[Stored data]
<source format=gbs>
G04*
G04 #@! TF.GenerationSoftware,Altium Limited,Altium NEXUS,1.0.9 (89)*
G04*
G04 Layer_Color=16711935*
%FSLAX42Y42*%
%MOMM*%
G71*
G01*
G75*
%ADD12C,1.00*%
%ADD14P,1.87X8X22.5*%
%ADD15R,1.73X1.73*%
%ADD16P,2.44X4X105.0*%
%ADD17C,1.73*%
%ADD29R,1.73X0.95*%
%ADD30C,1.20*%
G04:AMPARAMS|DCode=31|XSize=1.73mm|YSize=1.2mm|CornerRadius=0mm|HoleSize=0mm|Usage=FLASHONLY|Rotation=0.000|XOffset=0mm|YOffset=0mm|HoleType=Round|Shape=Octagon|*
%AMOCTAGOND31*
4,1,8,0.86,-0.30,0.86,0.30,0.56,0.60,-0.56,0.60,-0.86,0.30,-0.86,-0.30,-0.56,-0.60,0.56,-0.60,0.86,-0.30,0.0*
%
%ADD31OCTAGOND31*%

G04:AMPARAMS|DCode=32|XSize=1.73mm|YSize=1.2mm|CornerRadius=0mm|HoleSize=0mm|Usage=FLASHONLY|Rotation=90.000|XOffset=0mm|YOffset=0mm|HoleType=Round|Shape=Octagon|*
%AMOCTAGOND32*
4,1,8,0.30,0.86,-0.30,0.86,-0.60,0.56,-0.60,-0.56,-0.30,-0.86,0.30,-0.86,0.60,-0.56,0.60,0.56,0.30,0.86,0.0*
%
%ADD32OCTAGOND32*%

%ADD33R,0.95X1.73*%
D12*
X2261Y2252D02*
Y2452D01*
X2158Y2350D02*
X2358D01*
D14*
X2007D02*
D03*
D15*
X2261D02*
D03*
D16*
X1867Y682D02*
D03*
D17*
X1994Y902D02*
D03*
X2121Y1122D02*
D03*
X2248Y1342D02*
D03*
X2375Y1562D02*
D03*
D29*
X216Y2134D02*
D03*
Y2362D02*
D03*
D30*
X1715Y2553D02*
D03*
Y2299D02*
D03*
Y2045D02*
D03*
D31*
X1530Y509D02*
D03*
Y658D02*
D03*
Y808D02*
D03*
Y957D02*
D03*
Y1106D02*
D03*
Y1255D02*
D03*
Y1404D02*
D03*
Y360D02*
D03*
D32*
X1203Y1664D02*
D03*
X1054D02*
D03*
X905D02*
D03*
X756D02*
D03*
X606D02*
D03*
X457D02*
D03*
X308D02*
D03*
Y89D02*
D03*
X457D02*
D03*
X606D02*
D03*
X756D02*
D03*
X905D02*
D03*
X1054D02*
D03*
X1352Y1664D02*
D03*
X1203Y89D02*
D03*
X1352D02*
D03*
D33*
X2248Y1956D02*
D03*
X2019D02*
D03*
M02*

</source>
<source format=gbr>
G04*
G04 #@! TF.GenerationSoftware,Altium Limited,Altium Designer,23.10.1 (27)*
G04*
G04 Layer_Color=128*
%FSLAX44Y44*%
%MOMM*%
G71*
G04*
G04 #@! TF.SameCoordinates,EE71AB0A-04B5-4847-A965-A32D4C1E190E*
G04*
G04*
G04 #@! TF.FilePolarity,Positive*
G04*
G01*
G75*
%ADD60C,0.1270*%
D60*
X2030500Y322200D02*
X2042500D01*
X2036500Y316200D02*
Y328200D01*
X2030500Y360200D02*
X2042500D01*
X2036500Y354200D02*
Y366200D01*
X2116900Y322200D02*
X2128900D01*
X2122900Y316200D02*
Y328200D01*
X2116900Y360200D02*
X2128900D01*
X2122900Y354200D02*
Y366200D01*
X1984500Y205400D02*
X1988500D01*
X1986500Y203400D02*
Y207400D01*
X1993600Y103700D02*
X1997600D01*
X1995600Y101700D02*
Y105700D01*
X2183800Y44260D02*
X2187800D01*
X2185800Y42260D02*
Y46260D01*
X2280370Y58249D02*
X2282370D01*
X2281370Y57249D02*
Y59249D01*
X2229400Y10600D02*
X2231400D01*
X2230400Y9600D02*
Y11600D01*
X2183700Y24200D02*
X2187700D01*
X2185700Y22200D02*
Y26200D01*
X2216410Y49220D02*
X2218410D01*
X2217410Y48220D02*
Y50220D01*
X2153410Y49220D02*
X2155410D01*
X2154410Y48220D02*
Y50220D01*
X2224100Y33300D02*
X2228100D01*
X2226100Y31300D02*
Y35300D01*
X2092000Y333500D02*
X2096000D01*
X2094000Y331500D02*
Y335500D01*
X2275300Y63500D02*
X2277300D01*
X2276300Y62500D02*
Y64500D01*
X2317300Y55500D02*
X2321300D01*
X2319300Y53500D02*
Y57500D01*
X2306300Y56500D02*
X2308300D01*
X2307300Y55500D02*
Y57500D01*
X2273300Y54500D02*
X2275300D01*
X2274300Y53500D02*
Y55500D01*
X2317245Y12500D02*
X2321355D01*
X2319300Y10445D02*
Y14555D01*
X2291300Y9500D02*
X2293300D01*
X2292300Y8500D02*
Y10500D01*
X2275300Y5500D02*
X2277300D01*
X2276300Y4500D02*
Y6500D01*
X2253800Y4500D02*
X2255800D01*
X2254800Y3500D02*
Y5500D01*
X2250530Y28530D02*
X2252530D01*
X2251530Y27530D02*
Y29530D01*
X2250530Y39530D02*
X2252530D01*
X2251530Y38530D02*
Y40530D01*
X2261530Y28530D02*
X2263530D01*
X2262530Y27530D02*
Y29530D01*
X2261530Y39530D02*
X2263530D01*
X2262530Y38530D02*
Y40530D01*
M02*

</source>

* * *

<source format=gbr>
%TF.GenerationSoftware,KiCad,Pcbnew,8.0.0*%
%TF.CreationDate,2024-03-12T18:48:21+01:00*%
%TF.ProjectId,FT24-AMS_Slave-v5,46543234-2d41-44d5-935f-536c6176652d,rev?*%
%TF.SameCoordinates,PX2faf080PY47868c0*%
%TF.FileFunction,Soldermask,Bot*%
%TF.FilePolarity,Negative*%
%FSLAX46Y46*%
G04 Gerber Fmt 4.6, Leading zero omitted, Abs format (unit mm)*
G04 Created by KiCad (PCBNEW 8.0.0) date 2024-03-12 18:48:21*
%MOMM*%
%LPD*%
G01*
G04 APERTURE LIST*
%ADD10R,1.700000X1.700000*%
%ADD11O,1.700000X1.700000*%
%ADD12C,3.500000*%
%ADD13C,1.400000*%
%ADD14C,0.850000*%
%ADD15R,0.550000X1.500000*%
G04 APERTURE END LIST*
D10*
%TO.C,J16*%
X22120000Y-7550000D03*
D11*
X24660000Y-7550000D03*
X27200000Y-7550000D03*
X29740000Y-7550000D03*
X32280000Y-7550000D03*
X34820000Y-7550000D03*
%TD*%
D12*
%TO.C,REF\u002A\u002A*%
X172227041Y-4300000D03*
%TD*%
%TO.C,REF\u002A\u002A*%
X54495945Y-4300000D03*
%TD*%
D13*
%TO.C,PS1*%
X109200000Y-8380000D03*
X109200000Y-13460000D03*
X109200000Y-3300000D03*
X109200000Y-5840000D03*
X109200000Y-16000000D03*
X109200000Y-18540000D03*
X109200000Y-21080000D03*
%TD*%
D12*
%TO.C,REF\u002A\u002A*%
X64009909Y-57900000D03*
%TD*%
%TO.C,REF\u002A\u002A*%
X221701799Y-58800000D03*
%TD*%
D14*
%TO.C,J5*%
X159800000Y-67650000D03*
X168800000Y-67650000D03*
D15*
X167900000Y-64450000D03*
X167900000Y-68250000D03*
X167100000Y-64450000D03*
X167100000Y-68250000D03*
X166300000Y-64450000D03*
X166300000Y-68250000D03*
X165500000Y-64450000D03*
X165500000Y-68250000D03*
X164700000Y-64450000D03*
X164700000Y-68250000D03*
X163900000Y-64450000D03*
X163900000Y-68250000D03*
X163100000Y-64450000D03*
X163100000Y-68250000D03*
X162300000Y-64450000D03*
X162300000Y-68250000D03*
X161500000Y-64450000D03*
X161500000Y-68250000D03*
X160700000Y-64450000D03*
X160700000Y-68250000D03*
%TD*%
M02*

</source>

**Prompt**
From the entries above, write out only the lines starting at the line that holds "X2228100D01*" and ending at the line that holds "X2319300Y10445D02*", keeping both and matching them exactly.

**Reply**
X2228100D01*
X2226100Y31300D02*
Y35300D01*
X2092000Y333500D02*
X2096000D01*
X2094000Y331500D02*
Y335500D01*
X2275300Y63500D02*
X2277300D01*
X2276300Y62500D02*
Y64500D01*
X2317300Y55500D02*
X2321300D01*
X2319300Y53500D02*
Y57500D01*
X2306300Y56500D02*
X2308300D01*
X2307300Y55500D02*
Y57500D01*
X2273300Y54500D02*
X2275300D01*
X2274300Y53500D02*
Y55500D01*
X2317245Y12500D02*
X2321355D01*
X2319300Y10445D02*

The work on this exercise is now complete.